There are other options also. I expect there will be a change to military retirement that will be similar to reserve retirement. It will have to phased in over time but is certainly achievable. As you stated, those not willing to wait should be offered a lump sum amount.

The other area that needs to be addressed is cost of living increases. Public sector pensions are way too generous with these adjustments, including Social Security.

Anonymous said...

Sure they can cut military pensions. As long as they get rid of deployments, allow us to give two weeks notice and quit, start paying overtime for working past 1600, and get rid of duty.

How about we cut benefits on the servicemen who spent the last 10 years at war? You know the ones that did multiple tours of 12-15 months?

My point is that the military is not the civil service. It is uniquely arduous not only to the serviceman, but to their families.
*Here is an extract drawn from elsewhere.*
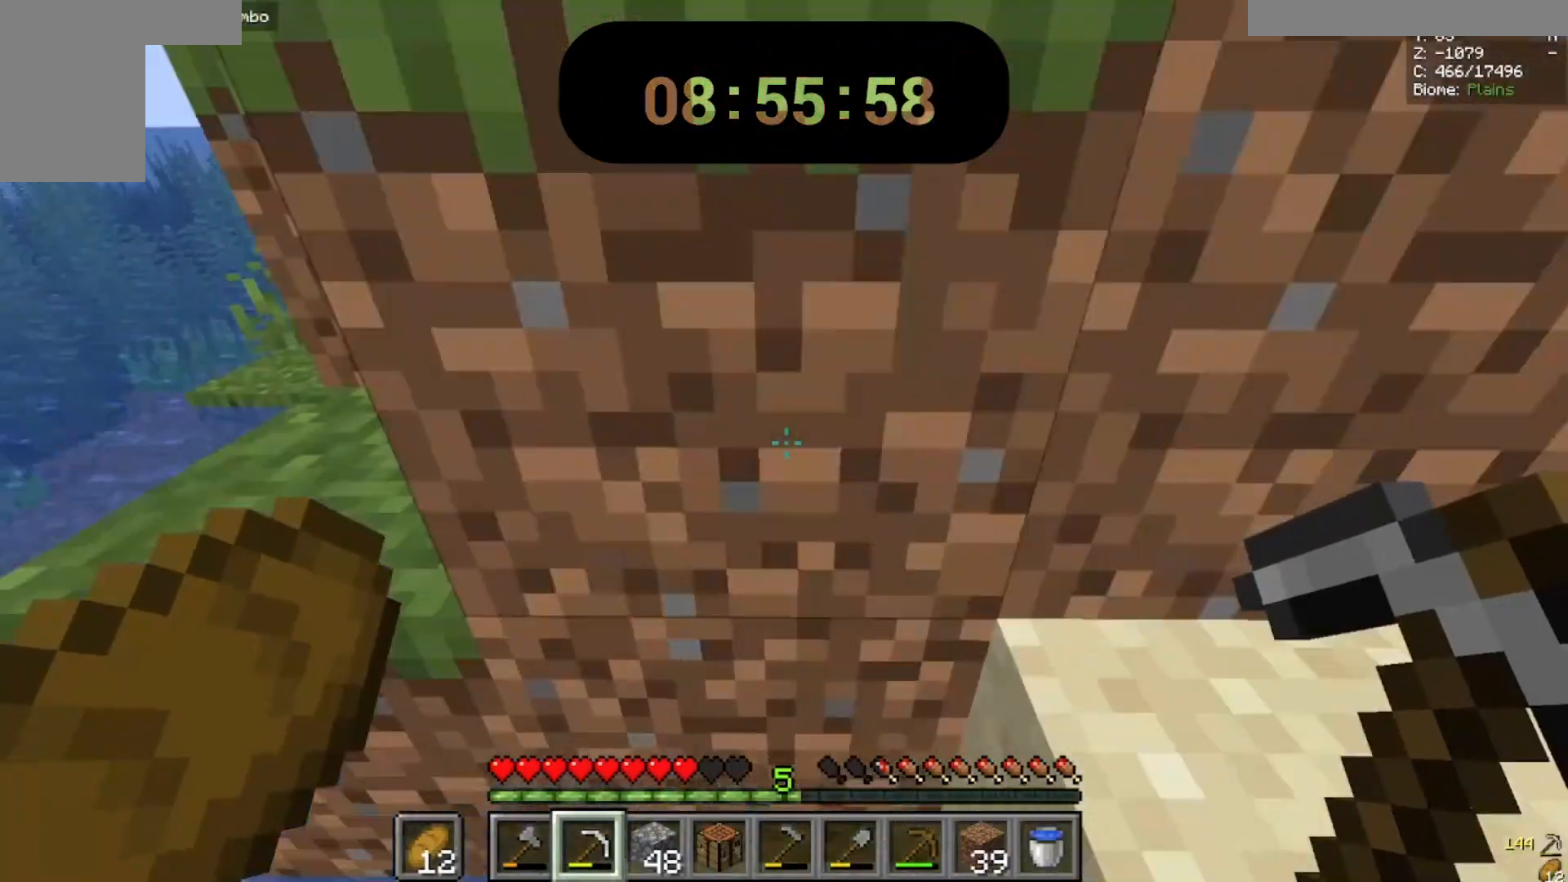
{"keys": ["a", "d", "space", "w"], "mouse": [], "events": [[133, "a", "down"], [300, "w", "down"], [433, "d", "down"], [433, "space", "down"]]}
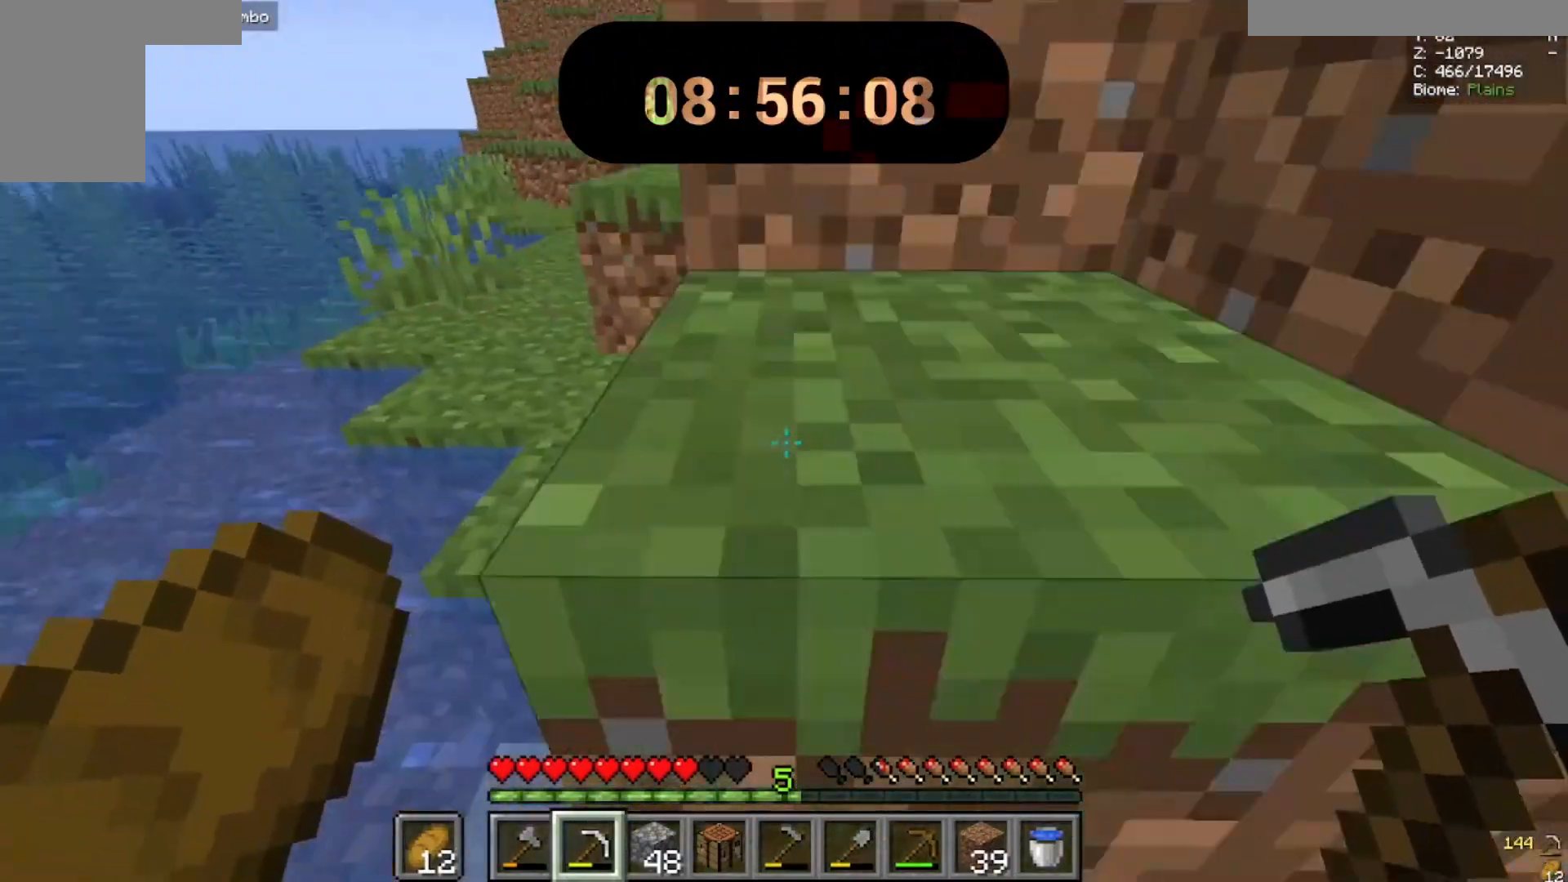
{"keys": ["a", "space", "w"], "mouse": [], "events": [[167, "d", "up"]]}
You can't judge military pensions against private or public pensions in a vacuum

Few people would elect to stay past their initial committment. 5 to 6 years serving your country is more than the vast majority of Americans do anyway.

Bryan said...

I agree the time has come to be more creative with our military retirement system. Having one standard (20 yr retirement at 40-50% percent pay) may not work anymore. Today, with the growth in support functions and CONUS-based operations we have more people who never or rarely deploy retiring with the same benefits as those who deployed regularly for most of their careers.

Perhaps a baseline level of retirement pay modified based on the number of deployments, time in combat zones, etc. would help reduce overall costs without being unfair to those who have sacrified greatly.

inetar said...

As a civilian, I agree with Anon 100 percent. You guys earned it.